(Saved entries)
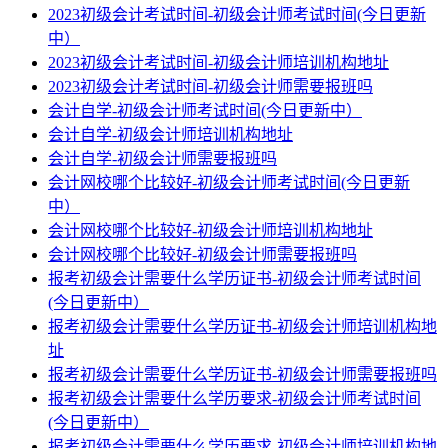
2023初级会计考试时间-初级会计师考试时间(今日更新
中）
2023初级会计考试时间-初级会计师培训机构地址
2023初级会计考试时间-初级会计师需要报班吗
会计自学-初级会计师考试时间(今日更新中）
会计自学-初级会计师培训机构地址
会计自学-初级会计师需要报班吗
会计网校哪个比较好-初级会计师考试时间(今日更新
中）
会计网校哪个比较好-初级会计师培训机构地址
会计网校哪个比较好-初级会计师需要报班吗
报考初级会计需要什么学历证书-初级会计师考试时间
(今日更新中）
报考初级会计需要什么学历证书-初级会计师培训机构地
址
报考初级会计需要什么学历证书-初级会计师需要报班吗
报考初级会计需要什么学历要求-初级会计师考试时间
(今日更新中）
报考初级会计需要什么学历要求-初级会计师培训机构地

__WHAT IS EXPECTED__. Format the text read from the entries as a Markdown table with two columns, Row and Line, giving each non-blank line its own numbered row. Leave the pictures out of the table.

__ANSWER TO THE EXERCISE__.
| Row | Line |
|---|---|
| 1 | 2023初级会计考试时间-初级会计师考试时间(今日更新 |
| 2 | 中） |
| 3 | 2023初级会计考试时间-初级会计师培训机构地址 |
| 4 | 2023初级会计考试时间-初级会计师需要报班吗 |
| 5 | 会计自学-初级会计师考试时间(今日更新中） |
| 6 | 会计自学-初级会计师培训机构地址 |
| 7 | 会计自学-初级会计师需要报班吗 |
| 8 | 会计网校哪个比较好-初级会计师考试时间(今日更新 |
| 9 | 中） |
| 10 | 会计网校哪个比较好-初级会计师培训机构地址 |
| 11 | 会计网校哪个比较好-初级会计师需要报班吗 |
| 12 | 报考初级会计需要什么学历证书-初级会计师考试时间 |
| 13 | (今日更新中） |
| 14 | 报考初级会计需要什么学历证书-初级会计师培训机构地 |
| 15 | 址 |
| 16 | 报考初级会计需要什么学历证书-初级会计师需要报班吗 |
| 17 | 报考初级会计需要什么学历要求-初级会计师考试时间 |
| 18 | (今日更新中） |
| 19 | 报考初级会计需要什么学历要求-初级会计师培训机构地 |